> [STATED TASK]: Render the lines below as a numbered list, leaving out any blank lines.

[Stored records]
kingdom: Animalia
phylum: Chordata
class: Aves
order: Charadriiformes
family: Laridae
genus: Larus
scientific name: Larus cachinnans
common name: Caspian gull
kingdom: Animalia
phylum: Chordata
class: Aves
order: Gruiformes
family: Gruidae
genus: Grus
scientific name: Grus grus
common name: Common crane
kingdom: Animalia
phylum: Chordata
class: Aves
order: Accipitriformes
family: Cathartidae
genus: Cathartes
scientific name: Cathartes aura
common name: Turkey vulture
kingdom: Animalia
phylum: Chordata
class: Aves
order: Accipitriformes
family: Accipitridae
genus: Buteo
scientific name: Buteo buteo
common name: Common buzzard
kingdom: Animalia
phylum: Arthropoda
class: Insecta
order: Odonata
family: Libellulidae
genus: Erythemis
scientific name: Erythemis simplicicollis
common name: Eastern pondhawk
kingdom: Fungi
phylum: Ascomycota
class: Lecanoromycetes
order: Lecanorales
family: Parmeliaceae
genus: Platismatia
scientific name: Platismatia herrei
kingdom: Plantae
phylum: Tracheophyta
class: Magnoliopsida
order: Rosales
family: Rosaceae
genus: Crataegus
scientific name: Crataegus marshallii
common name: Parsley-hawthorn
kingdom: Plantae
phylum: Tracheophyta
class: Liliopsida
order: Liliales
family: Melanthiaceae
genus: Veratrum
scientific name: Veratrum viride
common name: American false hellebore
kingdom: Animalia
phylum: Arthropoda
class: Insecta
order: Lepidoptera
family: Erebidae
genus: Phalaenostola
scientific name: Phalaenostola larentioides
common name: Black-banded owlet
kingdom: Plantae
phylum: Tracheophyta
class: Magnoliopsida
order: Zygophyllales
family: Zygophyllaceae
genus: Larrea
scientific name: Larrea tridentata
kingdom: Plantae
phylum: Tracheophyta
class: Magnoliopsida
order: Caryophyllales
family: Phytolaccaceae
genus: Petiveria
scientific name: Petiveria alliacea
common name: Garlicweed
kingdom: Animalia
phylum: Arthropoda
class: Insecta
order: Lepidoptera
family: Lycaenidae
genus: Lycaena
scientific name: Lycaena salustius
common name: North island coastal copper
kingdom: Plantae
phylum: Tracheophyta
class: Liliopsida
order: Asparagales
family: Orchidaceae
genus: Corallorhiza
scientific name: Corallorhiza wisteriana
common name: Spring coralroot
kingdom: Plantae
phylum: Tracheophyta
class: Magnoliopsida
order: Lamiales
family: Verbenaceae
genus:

> [OUTPUT BELOW]:
1. kingdom: Animalia
2. phylum: Chordata
3. class: Aves
4. order: Charadriiformes
5. family: Laridae
6. genus: Larus
7. scientific name: Larus cachinnans
8. common name: Caspian gull
9. kingdom: Animalia
10. phylum: Chordata
11. class: Aves
12. order: Gruiformes
13. family: Gruidae
14. genus: Grus
15. scientific name: Grus grus
16. common name: Common crane
17. kingdom: Animalia
18. phylum: Chordata
19. class: Aves
20. order: Accipitriformes
21. family: Cathartidae
22. genus: Cathartes
23. scientific name: Cathartes aura
24. common name: Turkey vulture
25. kingdom: Animalia
26. phylum: Chordata
27. class: Aves
28. order: Accipitriformes
29. family: Accipitridae
30. genus: Buteo
31. scientific name: Buteo buteo
32. common name: Common buzzard
33. kingdom: Animalia
34. phylum: Arthropoda
35. class: Insecta
36. order: Odonata
37. family: Libellulidae
38. genus: Erythemis
39. scientific name: Erythemis simplicicollis
40. common name: Eastern pondhawk
41. kingdom: Fungi
42. phylum: Ascomycota
43. class: Lecanoromycetes
44. order: Lecanorales
45. family: Parmeliaceae
46. genus: Platismatia
47. scientific name: Platismatia herrei
48. kingdom: Plantae
49. phylum: Tracheophyta
50. class: Magnoliopsida
51. order: Rosales
52. family: Rosaceae
53. genus: Crataegus
54. scientific name: Crataegus marshallii
55. common name: Parsley-hawthorn
56. kingdom: Plantae
57. phylum: Tracheophyta
58. class: Liliopsida
59. order: Liliales
60. family: Melanthiaceae
61. genus: Veratrum
62. scientific name: Veratrum viride
63. common name: American false hellebore
64. kingdom: Animalia
65. phylum: Arthropoda
66. class: Insecta
67. order: Lepidoptera
68. family: Erebidae
69. genus: Phalaenostola
70. scientific name: Phalaenostola larentioides
71. common name: Black-banded owlet
72. kingdom: Plantae
73. phylum: Tracheophyta
74. class: Magnoliopsida
75. order: Zygophyllales
76. family: Zygophyllaceae
77. genus: Larrea
78. scientific name: Larrea tridentata
79. kingdom: Plantae
80. phylum: Tracheophyta
81. class: Magnoliopsida
82. order: Caryophyllales
83. family: Phytolaccaceae
84. genus: Petiveria
85. scientific name: Petiveria alliacea
86. common name: Garlicweed
87. kingdom: Animalia
88. phylum: Arthropoda
89. class: Insecta
90. order: Lepidoptera
91. family: Lycaenidae
92. genus: Lycaena
93. scientific name: Lycaena salustius
94. common name: North island coastal copper
95. kingdom: Plantae
96. phylum: Tracheophyta
97. class: Liliopsida
98. order: Asparagales
99. family: Orchidaceae
100. genus: Corallorhiza
101. scientific name: Corallorhiza wisteriana
102. common name: Spring coralroot
103. kingdom: Plantae
104. phylum: Tracheophyta
105. class: Magnoliopsida
106. order: Lamiales
107. family: Verbenaceae
108. genus:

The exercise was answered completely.